When Effie decides to stop the divorce, her lawyer stages a scene. His girlfriend Nan (Florence Wright) poses as the blonde Henry was supposedly seeing, and convinces Effie to proceed. It is only then that the live-in witnesses, her niece Jane (Luana Walters), and Henry's friend Bob Grant (Ralph Byrd) notice that the shoe Henry brought back that night is too small for Nan. Jane also notices that Gooch and Nan seem to recognize each other, and tricks Gooch into calling Nan. They overhear her on an extension phone and get the truth out of her.

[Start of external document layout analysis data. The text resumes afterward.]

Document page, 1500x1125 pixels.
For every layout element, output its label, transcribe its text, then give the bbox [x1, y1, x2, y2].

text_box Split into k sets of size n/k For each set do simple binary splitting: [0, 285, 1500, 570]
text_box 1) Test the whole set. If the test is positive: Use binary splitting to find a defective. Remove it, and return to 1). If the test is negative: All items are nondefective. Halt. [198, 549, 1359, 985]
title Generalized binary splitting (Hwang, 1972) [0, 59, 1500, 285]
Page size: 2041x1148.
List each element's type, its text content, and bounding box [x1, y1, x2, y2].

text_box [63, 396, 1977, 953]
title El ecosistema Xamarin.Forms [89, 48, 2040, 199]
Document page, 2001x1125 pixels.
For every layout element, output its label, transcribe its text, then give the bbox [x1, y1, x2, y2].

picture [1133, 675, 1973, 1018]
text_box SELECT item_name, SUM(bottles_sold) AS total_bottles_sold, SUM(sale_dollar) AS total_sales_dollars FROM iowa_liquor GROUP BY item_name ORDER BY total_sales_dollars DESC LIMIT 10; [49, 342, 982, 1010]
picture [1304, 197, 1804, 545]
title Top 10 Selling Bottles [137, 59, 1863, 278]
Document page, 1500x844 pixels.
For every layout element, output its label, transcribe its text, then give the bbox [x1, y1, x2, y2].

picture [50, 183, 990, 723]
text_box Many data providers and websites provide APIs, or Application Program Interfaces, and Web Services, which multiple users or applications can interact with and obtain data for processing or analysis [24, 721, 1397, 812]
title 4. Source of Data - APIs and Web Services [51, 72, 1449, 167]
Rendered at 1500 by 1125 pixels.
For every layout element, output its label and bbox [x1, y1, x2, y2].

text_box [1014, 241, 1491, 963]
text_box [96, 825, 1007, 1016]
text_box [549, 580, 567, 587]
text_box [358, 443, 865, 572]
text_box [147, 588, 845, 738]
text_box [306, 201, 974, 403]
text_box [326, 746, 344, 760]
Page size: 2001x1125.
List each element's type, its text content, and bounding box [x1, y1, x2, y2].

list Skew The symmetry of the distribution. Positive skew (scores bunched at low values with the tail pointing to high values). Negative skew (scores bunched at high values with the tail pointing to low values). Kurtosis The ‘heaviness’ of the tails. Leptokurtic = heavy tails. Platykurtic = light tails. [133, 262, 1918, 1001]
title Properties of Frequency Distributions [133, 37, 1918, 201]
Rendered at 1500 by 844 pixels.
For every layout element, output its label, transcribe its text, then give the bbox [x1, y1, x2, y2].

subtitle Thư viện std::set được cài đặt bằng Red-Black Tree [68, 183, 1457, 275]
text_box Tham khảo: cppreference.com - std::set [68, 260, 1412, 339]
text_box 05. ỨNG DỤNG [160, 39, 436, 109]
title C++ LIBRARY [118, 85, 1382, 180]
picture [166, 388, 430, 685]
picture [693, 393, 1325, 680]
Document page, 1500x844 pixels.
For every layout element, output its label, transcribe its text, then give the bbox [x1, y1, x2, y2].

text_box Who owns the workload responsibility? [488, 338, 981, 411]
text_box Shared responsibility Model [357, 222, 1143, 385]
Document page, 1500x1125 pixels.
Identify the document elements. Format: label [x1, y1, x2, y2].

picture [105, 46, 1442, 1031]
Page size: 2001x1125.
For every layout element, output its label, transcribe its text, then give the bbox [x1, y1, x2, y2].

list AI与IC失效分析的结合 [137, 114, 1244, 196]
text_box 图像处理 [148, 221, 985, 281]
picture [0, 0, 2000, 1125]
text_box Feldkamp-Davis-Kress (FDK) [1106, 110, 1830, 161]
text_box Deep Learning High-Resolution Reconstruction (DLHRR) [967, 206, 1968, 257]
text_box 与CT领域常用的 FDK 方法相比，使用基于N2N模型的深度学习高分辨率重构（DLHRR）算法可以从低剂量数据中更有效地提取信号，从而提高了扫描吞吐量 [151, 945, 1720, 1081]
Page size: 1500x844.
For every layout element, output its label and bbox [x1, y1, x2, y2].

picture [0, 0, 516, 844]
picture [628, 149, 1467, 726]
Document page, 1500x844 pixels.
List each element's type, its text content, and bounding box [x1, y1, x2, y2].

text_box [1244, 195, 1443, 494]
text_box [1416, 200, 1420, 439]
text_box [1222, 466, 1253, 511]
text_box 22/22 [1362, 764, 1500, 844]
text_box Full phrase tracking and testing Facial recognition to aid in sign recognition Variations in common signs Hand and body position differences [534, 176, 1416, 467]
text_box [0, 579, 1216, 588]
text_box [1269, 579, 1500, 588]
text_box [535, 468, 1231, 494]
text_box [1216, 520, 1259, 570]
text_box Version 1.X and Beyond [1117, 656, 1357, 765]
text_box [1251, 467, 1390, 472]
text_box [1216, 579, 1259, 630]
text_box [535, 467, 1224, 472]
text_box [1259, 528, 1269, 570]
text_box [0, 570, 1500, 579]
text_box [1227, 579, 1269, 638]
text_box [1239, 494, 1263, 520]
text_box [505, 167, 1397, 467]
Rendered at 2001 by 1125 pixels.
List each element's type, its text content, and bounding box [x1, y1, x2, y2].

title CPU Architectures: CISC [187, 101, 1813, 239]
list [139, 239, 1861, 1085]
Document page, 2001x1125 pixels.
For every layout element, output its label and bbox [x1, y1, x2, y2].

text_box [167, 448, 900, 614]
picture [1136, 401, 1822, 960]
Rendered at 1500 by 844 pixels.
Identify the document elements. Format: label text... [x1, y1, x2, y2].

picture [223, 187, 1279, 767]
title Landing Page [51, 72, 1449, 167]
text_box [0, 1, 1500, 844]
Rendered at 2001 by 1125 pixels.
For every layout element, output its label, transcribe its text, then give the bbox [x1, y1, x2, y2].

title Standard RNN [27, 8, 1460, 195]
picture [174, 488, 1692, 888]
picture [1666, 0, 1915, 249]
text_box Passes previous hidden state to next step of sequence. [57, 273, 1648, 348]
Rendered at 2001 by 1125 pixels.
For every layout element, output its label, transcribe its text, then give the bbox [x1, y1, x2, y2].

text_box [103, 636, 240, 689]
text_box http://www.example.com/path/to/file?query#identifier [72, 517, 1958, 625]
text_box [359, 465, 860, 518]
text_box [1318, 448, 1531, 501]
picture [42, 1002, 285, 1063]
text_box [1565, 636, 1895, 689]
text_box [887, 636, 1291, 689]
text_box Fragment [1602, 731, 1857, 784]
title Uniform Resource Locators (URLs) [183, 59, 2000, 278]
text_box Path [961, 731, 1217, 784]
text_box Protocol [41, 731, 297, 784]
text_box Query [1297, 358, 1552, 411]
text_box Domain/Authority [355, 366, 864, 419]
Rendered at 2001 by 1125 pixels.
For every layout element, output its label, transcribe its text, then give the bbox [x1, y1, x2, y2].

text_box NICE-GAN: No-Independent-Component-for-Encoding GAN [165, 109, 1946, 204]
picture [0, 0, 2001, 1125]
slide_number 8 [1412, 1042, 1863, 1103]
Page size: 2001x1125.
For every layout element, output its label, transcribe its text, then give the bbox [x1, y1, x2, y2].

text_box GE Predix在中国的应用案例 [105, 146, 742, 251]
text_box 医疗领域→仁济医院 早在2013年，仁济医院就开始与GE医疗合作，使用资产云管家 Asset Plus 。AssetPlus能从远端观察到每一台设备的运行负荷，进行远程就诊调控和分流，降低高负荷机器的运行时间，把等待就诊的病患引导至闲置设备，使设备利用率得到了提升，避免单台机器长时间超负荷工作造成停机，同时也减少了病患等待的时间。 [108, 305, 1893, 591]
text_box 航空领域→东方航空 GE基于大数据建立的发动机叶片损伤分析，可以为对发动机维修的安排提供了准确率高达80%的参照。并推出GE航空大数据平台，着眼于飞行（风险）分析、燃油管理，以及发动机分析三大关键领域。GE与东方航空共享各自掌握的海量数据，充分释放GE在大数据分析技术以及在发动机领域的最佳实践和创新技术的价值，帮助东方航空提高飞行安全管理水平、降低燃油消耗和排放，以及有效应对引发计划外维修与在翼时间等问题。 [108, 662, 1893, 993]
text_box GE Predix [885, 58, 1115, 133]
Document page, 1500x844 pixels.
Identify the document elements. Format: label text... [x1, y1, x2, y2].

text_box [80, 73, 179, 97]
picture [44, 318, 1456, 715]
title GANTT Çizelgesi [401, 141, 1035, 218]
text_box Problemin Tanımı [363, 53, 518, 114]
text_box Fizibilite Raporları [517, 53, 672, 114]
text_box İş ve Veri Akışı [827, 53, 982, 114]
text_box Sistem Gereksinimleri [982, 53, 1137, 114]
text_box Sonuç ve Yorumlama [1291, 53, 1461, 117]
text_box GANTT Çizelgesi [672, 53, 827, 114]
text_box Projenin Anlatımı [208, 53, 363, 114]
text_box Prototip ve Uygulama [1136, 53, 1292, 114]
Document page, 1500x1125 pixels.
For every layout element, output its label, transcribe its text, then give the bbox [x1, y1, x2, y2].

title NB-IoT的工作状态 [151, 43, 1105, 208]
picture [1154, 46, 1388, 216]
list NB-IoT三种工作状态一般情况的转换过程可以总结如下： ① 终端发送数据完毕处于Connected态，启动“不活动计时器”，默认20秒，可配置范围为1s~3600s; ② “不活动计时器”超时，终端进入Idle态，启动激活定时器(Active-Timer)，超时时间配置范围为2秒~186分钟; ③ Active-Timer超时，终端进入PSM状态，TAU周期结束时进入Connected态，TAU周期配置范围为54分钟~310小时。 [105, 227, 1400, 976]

A tipsy Henry drags the mannequin all over town, only to meet the police, Effie, and her lawyer waiting for him at home.

Misbehaving Husbands (full film)

== Cast ==
- Harry Langdon as Henry Butler
- Betty Blythe as Effie Butler
- Ralph Byrd as Bob Grant
- Esther Muir as Grace Norman
- Gayne Whitman as Gilbert Wayne
- Luana Walters as Jane Forbes
- Gig Young as Floor Walker
- Frank Hagney as Gooch Mulligan
- Fred Kelsey as Sgt. Murphy
- Mary MacLaren as Gossiping Friend
- Gertrude Astor as Gossiping Friend

==Quotes==
Effie to Jane: "I'm going to get tight!"

Bob to Jane: "You've been reading too many detective stories." (inside joke: Ralph Byrd played detective Dick Tracy, in four movie serials and two feature films, from 1937 to 1947, and on television.)

Henry: "All this fuss over one little shoe!"

==Production and reception==
Misbehaving Husbands was produced by Hollywood promoter Jed Buell on a very small budget. Buell was friendly with William Beaudine, who had been a top director until an ill-fated business trip to England resulted in depleted finances and fewer opportunities to work. Buell hired Beaudine, and Beaudine worked closely with Langdon in the staging of the comedy sequences. Langdon's silent-screen character had been that of a hesitant, wide-eyed, babyish simpleton who had trouble dealing with adult problems. Beginning in 1938 Langdon had been experimenting with a new "henpecked husband" screen personality, similar to the timid Caspar Milquetoast of the comic strips, and used this characterization in Misbehaving Husbands. The finished film was distributed by PRC, the smallest of the Hollywood studios.

The Langdon-Beaudine collaboration was very successful, and both the star and director received excellent notices. Langdon and Beaudine continued their respective careers in low-budget features, many for Monogram Pictures.